En s’ouvrant à internet, la télévision n’est déjà plus un univers stable, nous ne pouvons pas encore présumer de tout ce que cela représente, mais nous pouvons être sûr, que très vite le public pourra décider comment et quand ils souhaitent consommer les contenus de son choix.

Le téléspectateur n’a eu longtemps que le choix de capter ou non le flux proposé par les programmateurs des chaines (consommation linéaire), nous avons pu voir que cela reste encore pour la majorité des français et américains, le premier choix.

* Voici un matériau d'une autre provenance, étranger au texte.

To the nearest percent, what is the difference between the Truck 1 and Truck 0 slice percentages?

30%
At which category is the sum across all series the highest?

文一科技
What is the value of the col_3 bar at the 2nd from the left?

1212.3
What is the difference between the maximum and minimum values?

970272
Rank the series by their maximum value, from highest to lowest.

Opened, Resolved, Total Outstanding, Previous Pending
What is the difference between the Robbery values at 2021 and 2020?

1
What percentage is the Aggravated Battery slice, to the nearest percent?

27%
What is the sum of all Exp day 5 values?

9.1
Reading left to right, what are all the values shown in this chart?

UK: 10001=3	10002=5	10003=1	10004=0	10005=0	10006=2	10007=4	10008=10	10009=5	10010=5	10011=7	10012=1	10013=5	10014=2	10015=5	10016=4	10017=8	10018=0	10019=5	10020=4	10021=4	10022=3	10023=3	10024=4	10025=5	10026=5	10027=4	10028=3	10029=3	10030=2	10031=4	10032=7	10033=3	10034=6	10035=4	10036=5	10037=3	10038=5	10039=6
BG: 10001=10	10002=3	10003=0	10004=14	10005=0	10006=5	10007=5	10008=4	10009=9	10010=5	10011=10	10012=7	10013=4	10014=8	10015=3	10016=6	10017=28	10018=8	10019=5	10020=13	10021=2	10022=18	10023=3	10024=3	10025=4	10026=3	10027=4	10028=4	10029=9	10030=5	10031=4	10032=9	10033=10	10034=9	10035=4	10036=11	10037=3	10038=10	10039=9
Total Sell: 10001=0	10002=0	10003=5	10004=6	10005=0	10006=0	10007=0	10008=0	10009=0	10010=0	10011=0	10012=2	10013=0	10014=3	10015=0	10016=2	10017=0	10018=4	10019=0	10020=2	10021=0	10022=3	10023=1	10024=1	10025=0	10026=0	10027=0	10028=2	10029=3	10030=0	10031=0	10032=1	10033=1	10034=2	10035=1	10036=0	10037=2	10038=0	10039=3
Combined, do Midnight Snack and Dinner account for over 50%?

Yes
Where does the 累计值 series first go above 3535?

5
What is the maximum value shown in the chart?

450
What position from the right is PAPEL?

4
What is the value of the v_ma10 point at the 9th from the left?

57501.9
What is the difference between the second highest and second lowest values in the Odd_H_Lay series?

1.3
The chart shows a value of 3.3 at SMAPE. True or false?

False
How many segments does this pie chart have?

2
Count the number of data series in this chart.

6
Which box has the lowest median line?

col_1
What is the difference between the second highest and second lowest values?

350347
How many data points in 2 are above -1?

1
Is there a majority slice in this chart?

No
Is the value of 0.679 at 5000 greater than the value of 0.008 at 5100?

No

Mais le développement récent de la VOD (33 millions connaissent la VOD  et 4,6 millions de personnes utilisent le VOD), l’accès via le téléchargement ou l’enregistrement sur des magnétoscopes numériques libèrent le consommateur des contraintes de la programmation et autorisent le public à consommer comme il le souhaite le contenu de leur choix (consommation dite dé-linéarisé).

Chiffres VOD

  • 33 Millions de personnes connaissent la VOD (86% des internautes)
  • 4,6 Millions de personnes utilisent la VOD (27% des internautes)
  • 90% Sera le taux de pénétration de la VOD en 2015
  • 75% des commandes de VOD en 2010 sont du Cinéma / Vidéo Premium
  • 64% des programmes sur les chaines TV françaises sont dispos en catch up TV

Soit en moyenne15000 vidéos dispos. On estime à 90 % le taux de pénétration de la VOD en 2015. Un potentiel énorme à exploiter. 75 % des commandes de VOD en 2010 sont du cinéma / vidéo Prémium.

(Etude plinkers)

Les contenus des chaines de télévision classique (broadcasting) conservent encore le monopole de l’attention du public mais pour combien de temps…L’opération perte de contrôle sur les moyens de distribuer des contenus continue. Les chaines classiques ont perdu leur rôle prescripteur. Pour les moins de 35 ans, la télévision n’est déjà plus la source d’information de référence. Ils se sentent aussi bien informé par les réseaux sociaux. Les jeunes de moins de 24 ans passent déjà plus de temps devant Internet que devant la télévision.